- _REQUIRED WORK_
Please take the forum thread on discrete symmetries and crystal angular momentum further, starting after its last sentence and writing it as the text, not as the entries.

- _EXTRACT TO READ_

Unfortunately, there is no physical quantity that corresponds to this symmetry. This is due to the general fact that discrete symmetries have no generators. While you can write rotations, for example, in the form $e^{i\mathbf{J}\cdot\hat{\mathbf{n}}\theta}$, where $\mathbf{J}$ is the generator, this is not really meaningful for discrete symmetries.

A good comparison for this is parity: if $\Pi$ commutes with $H$ then we say parity is conserved, in the sense that the transformation itself is a constant of the motion. For a more general discrete group $G$ (instead of $G=\{-1,1\}$ for parity) then the labels $+$ and $-$ are replaced by the group representation. Similarly the labels $l$ and $m$ correspond to the group representation and to the eigenvalues of some particular group transformation. Both are conserved under $H$, but there is no generator.

Answer 2

I am not sure I am clear what you mean by Crystal Angular Momentum, but here are some ideas.

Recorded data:

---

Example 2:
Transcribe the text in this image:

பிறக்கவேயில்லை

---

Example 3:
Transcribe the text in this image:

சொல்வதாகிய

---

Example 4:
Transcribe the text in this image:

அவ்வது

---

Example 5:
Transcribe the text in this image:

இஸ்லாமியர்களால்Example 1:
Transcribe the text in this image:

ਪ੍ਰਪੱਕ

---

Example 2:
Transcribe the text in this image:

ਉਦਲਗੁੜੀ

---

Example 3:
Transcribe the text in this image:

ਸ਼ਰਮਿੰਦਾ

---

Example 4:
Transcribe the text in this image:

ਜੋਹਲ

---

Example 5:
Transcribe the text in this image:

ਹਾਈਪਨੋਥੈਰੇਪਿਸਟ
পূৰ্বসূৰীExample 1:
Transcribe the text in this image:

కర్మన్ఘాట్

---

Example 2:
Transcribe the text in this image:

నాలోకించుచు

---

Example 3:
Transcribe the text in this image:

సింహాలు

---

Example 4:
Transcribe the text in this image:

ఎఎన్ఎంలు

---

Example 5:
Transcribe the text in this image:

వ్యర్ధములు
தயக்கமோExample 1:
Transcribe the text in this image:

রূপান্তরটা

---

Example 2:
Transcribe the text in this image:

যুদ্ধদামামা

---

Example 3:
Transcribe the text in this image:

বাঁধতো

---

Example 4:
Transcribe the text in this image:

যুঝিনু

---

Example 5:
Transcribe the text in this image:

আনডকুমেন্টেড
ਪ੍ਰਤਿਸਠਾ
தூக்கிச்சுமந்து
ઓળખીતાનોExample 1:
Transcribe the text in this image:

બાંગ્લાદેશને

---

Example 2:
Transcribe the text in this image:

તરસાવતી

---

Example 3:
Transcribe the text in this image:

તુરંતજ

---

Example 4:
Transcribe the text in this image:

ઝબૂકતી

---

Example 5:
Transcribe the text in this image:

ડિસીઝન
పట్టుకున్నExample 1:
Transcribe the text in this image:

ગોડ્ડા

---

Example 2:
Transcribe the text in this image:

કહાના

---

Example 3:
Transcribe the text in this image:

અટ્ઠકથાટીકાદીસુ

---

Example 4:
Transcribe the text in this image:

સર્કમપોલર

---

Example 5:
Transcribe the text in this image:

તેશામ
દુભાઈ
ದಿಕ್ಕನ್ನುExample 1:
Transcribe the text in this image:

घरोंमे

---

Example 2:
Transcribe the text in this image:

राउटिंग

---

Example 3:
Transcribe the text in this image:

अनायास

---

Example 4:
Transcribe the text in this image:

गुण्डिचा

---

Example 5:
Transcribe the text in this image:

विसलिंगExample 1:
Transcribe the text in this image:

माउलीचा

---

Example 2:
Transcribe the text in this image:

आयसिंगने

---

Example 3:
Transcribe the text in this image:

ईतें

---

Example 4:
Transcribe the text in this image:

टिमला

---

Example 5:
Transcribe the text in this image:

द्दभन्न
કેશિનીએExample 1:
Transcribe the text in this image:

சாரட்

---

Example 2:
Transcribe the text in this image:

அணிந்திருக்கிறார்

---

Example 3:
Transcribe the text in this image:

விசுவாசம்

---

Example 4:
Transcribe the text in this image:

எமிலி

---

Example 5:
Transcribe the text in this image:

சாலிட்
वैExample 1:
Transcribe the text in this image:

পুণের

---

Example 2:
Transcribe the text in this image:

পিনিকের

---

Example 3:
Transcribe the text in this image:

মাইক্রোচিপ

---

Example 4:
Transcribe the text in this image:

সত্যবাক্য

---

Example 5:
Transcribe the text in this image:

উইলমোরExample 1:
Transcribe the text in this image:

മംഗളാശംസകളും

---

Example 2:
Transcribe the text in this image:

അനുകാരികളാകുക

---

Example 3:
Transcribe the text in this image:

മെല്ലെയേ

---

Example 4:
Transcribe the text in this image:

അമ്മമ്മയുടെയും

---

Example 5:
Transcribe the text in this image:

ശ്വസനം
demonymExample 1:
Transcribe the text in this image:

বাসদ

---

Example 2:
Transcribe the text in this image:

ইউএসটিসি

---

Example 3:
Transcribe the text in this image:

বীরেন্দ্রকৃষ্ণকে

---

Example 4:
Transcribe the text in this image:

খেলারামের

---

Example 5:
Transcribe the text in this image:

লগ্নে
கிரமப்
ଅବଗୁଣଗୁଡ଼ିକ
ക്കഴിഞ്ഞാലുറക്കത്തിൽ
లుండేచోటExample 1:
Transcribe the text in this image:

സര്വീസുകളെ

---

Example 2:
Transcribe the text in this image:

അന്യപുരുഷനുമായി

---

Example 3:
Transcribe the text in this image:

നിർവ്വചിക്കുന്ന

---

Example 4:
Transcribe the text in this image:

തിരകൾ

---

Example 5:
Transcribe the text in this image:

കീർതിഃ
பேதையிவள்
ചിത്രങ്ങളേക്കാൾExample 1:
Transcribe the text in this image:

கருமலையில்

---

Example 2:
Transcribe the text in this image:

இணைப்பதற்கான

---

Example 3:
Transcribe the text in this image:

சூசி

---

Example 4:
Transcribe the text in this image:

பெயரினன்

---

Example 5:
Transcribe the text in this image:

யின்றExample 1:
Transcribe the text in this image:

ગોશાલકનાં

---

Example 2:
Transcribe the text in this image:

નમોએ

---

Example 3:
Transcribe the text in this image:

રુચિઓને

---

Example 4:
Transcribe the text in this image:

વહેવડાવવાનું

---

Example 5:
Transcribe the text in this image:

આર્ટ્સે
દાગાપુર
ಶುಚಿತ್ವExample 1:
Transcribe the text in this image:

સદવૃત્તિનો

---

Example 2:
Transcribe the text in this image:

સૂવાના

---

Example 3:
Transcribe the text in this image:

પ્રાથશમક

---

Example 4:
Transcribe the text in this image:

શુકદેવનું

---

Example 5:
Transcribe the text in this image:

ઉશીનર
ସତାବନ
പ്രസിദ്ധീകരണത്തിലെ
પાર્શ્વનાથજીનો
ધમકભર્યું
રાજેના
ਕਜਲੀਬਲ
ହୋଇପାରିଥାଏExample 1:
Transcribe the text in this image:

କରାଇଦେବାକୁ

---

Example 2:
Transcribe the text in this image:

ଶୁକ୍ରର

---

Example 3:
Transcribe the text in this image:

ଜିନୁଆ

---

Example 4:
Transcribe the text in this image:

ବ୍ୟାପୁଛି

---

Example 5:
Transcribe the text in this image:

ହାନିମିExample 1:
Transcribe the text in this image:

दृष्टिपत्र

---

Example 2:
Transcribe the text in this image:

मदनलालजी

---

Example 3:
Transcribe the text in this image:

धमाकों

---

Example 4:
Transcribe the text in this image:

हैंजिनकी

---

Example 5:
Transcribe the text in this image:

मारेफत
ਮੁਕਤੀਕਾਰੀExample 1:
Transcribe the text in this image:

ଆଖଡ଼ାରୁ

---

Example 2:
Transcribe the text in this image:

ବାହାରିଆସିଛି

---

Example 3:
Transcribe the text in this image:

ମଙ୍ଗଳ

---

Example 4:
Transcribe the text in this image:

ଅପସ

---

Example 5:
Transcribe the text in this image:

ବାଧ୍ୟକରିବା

- _EXERCISE ANSWER_
One must distinguish between angular momentum due to rotation of an object as a solid system, and that of a system made of subsystems each having angular momentum - atoms in the crystal in this case.

Individual atoms in a crystal do have angular momentum, and this is how they get their magnetic dipole moment. In crystals that have magnetisation the majority of atomic angular momentum point in the same direction, hence such crystals display magnetic properties. But that relates to the total angular momentum of individual, "loose" so to speak, atoms of the crystal and not that the crystal itself rotates as a solid object. I hope this makes sense(?)